- Work request
From the entries below, output the line with "Skapa Flödesschema /" and each following line up to and including the line with "AWSS-252, status: Done -> In progress", exactly as written.

- Revision tracking records
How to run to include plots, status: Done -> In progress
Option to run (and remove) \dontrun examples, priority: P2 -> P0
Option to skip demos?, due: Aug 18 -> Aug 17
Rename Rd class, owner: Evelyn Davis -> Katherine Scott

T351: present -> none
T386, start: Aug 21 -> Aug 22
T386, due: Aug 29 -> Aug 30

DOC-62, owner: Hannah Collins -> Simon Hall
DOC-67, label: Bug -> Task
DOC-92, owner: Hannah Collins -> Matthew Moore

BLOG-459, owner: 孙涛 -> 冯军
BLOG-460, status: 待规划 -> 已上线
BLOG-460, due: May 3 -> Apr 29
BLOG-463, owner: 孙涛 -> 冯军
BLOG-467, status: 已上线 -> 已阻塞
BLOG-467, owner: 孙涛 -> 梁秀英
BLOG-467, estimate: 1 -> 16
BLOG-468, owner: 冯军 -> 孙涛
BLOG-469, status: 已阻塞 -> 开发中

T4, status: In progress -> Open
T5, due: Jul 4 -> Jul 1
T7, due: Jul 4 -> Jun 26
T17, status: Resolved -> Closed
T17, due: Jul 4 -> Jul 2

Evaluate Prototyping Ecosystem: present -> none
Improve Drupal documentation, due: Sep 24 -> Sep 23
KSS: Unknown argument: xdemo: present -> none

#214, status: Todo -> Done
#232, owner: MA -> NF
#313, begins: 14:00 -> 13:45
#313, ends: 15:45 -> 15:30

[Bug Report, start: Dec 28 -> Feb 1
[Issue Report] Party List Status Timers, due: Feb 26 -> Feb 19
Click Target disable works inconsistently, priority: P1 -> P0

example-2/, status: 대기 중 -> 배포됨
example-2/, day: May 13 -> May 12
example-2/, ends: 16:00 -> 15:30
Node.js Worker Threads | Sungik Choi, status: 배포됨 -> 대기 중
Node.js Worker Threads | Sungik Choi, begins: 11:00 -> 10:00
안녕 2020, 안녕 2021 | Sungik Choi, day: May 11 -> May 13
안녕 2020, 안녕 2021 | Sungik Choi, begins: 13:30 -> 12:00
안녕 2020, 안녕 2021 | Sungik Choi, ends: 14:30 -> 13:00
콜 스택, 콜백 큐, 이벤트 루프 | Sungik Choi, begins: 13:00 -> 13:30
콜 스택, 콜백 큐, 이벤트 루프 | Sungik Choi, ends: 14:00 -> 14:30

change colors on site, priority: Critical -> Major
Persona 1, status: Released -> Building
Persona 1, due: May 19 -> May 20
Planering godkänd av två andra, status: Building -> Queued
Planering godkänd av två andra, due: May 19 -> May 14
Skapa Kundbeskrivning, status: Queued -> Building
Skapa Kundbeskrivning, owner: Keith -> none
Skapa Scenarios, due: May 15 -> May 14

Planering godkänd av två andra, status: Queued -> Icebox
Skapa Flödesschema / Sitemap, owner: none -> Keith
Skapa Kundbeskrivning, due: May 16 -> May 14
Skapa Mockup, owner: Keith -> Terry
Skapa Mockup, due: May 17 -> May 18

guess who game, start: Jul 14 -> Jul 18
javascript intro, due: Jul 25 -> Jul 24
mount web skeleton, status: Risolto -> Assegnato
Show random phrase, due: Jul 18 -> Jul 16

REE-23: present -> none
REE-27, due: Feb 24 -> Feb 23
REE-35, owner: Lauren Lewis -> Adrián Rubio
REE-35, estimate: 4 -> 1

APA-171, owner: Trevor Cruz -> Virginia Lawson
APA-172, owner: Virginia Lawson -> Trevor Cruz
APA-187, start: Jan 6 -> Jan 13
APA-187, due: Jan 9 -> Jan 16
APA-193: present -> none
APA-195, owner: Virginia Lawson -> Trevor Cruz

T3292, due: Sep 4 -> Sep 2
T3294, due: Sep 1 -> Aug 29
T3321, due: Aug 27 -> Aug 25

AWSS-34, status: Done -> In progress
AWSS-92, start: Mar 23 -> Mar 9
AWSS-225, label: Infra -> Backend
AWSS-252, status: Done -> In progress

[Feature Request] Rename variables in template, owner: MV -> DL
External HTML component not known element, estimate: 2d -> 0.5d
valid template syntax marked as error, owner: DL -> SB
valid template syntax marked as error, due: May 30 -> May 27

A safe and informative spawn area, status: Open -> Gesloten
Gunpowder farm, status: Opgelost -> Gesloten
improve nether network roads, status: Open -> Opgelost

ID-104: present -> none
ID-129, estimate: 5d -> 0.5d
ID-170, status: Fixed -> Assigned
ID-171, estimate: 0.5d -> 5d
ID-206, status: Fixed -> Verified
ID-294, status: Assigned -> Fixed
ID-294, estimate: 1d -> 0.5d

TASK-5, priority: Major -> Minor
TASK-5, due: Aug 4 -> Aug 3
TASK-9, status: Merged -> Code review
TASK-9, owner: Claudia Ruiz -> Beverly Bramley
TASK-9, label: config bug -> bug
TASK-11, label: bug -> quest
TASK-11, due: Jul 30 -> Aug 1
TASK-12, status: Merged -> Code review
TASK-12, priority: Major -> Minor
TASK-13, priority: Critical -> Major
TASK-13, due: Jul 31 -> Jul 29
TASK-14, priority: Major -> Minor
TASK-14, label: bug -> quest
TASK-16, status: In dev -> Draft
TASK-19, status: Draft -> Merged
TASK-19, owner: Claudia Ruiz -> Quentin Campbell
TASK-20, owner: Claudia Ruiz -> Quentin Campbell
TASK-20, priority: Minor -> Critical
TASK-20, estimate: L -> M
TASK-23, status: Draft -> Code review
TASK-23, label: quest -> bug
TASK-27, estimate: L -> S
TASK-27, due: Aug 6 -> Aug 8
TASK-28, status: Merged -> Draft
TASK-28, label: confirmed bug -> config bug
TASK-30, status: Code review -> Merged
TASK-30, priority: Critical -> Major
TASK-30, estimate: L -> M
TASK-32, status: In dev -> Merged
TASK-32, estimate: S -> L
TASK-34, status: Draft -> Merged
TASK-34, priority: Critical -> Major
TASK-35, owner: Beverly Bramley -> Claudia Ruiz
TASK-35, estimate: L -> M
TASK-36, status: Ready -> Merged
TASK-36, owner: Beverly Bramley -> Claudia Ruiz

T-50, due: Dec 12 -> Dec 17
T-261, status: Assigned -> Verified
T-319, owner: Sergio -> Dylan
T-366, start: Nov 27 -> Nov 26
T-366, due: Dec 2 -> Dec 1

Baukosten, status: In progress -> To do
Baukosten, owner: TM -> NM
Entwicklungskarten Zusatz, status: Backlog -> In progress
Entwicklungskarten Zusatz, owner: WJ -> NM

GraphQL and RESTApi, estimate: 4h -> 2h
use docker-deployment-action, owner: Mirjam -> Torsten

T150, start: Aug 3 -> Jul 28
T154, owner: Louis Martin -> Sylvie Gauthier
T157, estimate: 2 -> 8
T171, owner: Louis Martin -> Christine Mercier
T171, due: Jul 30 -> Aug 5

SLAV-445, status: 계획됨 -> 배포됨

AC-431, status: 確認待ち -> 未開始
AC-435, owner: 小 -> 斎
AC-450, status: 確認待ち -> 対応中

- Reply to the exercise
Skapa Flödesschema / Sitemap, owner: none -> Keith
Skapa Kundbeskrivning, due: May 16 -> May 14
Skapa Mockup, owner: Keith -> Terry
Skapa Mockup, due: May 17 -> May 18

guess who game, start: Jul 14 -> Jul 18
javascript intro, due: Jul 25 -> Jul 24
mount web skeleton, status: Risolto -> Assegnato
Show random phrase, due: Jul 18 -> Jul 16

REE-23: present -> none
REE-27, due: Feb 24 -> Feb 23
REE-35, owner: Lauren Lewis -> Adrián Rubio
REE-35, estimate: 4 -> 1

APA-171, owner: Trevor Cruz -> Virginia Lawson
APA-172, owner: Virginia Lawson -> Trevor Cruz
APA-187, start: Jan 6 -> Jan 13
APA-187, due: Jan 9 -> Jan 16
APA-193: present -> none
APA-195, owner: Virginia Lawson -> Trevor Cruz

T3292, due: Sep 4 -> Sep 2
T3294, due: Sep 1 -> Aug 29
T3321, due: Aug 27 -> Aug 25

AWSS-34, status: Done -> In progress
AWSS-92, start: Mar 23 -> Mar 9
AWSS-225, label: Infra -> Backend
AWSS-252, status: Done -> In progress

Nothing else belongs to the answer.